Sep 21, 2023 - Sale 2645

Sale 2645 - Lot 271

Price Realized: $ 9,375
?Final Price Realized includes Buyer’s Premium added to Hammer Price
Estimate: $ 10,000 - $ 15,000
GLORIA VANDERBILT
The Doll House.

Acrylic on canvas, 1965. 1016x1524 mm; 40x60 inches. Signed and dated in acrylic, lower right recto, and signed and titled verso.

Provenance: Acquired Hammer Galleries, New York, April 12, 1966, by the current owner, private collection, New York.

Exhibited "Gloria Vanderbilt: Recent Paintings," Hammer Galleries, New York, April 5-16, 1966, number 22 (illustrated).

Published: Gloria Vanderbilt, Woman to Woman Doubleday, Garden City, 1979, page 119.
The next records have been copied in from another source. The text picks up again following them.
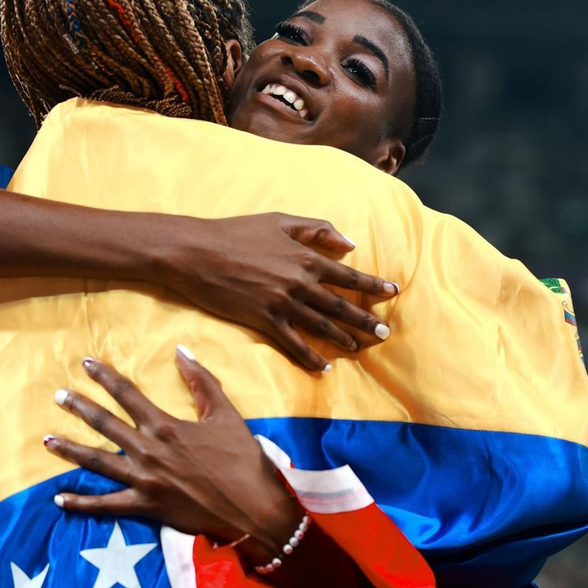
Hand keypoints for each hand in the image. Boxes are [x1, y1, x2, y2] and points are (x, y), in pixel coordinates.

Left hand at [43, 349, 298, 560]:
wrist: (252, 507)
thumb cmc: (243, 459)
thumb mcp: (226, 415)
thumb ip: (202, 382)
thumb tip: (181, 351)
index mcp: (165, 426)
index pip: (127, 394)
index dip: (105, 377)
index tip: (86, 364)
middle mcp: (147, 451)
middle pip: (104, 424)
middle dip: (79, 407)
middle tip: (57, 396)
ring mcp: (143, 480)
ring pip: (97, 462)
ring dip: (70, 450)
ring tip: (46, 441)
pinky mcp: (145, 506)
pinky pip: (106, 505)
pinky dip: (81, 504)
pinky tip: (59, 499)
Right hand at [154, 212, 398, 371]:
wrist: (195, 252)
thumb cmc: (236, 232)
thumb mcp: (280, 221)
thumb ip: (317, 229)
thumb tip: (350, 243)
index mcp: (306, 257)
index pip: (348, 276)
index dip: (372, 286)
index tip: (392, 293)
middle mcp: (300, 282)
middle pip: (341, 306)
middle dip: (366, 320)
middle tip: (385, 333)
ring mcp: (283, 303)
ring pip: (322, 326)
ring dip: (344, 339)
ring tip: (360, 348)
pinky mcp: (264, 320)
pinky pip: (293, 343)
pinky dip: (310, 357)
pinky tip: (323, 366)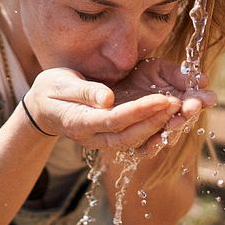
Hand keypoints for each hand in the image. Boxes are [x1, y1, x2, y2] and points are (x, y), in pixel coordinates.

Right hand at [22, 68, 184, 150]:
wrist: (43, 108)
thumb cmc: (50, 90)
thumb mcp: (61, 83)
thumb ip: (84, 92)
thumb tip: (107, 98)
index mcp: (79, 122)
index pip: (114, 119)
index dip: (140, 112)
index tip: (163, 99)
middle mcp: (92, 137)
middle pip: (129, 135)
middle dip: (156, 122)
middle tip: (180, 105)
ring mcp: (101, 140)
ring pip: (135, 141)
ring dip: (160, 128)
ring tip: (182, 112)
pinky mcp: (110, 137)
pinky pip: (135, 140)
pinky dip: (154, 133)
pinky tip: (172, 122)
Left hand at [110, 58, 216, 153]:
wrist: (106, 81)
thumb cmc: (135, 76)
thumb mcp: (157, 69)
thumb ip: (177, 75)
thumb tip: (205, 81)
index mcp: (177, 104)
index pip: (192, 106)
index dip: (200, 102)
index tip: (208, 98)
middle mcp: (166, 122)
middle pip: (180, 124)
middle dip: (188, 115)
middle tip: (192, 106)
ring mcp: (149, 133)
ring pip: (165, 137)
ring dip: (171, 125)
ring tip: (175, 112)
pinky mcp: (130, 142)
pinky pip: (143, 150)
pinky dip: (152, 145)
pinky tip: (158, 136)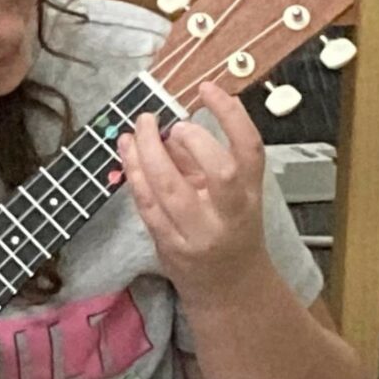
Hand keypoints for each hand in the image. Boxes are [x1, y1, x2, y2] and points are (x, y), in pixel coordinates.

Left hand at [116, 81, 270, 299]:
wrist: (229, 289)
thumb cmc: (228, 231)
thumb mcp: (228, 195)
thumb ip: (201, 163)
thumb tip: (172, 131)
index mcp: (251, 196)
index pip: (251, 150)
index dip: (232, 115)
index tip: (208, 89)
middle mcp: (230, 215)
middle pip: (221, 173)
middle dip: (192, 139)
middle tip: (167, 122)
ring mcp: (199, 234)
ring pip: (170, 188)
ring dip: (148, 153)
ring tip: (137, 129)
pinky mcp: (170, 246)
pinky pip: (147, 205)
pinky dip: (134, 175)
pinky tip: (126, 153)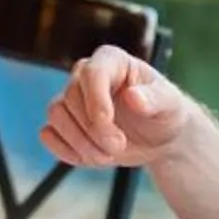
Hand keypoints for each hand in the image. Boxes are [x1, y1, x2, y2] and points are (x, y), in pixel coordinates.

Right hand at [41, 47, 191, 167]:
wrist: (157, 138)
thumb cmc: (164, 112)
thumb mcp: (170, 104)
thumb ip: (156, 98)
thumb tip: (133, 97)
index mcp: (112, 61)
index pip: (92, 73)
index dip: (95, 99)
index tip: (107, 123)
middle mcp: (86, 75)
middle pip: (71, 98)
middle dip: (94, 129)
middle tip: (119, 147)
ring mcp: (72, 100)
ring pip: (56, 115)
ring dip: (80, 142)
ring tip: (108, 156)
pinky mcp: (63, 124)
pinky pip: (48, 135)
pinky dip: (66, 151)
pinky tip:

Vanderbilt (1924-2019), who was a self-taught artist, had her first solo exhibition at the Bertha Shaeffer Gallery, New York, in 1953. Of her work and of its connections with her fraught childhood, Vanderbilt said "I see things with a child's spontaneity . . . I'm now creating a joy that I never had in childhood, in recapturing something that never really happened." In her 1979 autobiography, Woman to Woman, Vanderbilt wrote about her attraction to doll houses. She fantasized about creating her own dollhouse, inspired by Carrie Stettheimer, whose doll house is in the collection of the Museum of the City of New York. The current work seemed to be particularly meaningful to Vanderbilt. More than a decade after she had painted The Doll House, and it had been shown alongside more than 60 of her acrylics, Vanderbilt remembered its significance, "Inside the house is a mother holding a baby and standing beside them, the father wearing a Lincoln top hat. The house belongs to the children. Their parents and the baby are exactly where the children want them."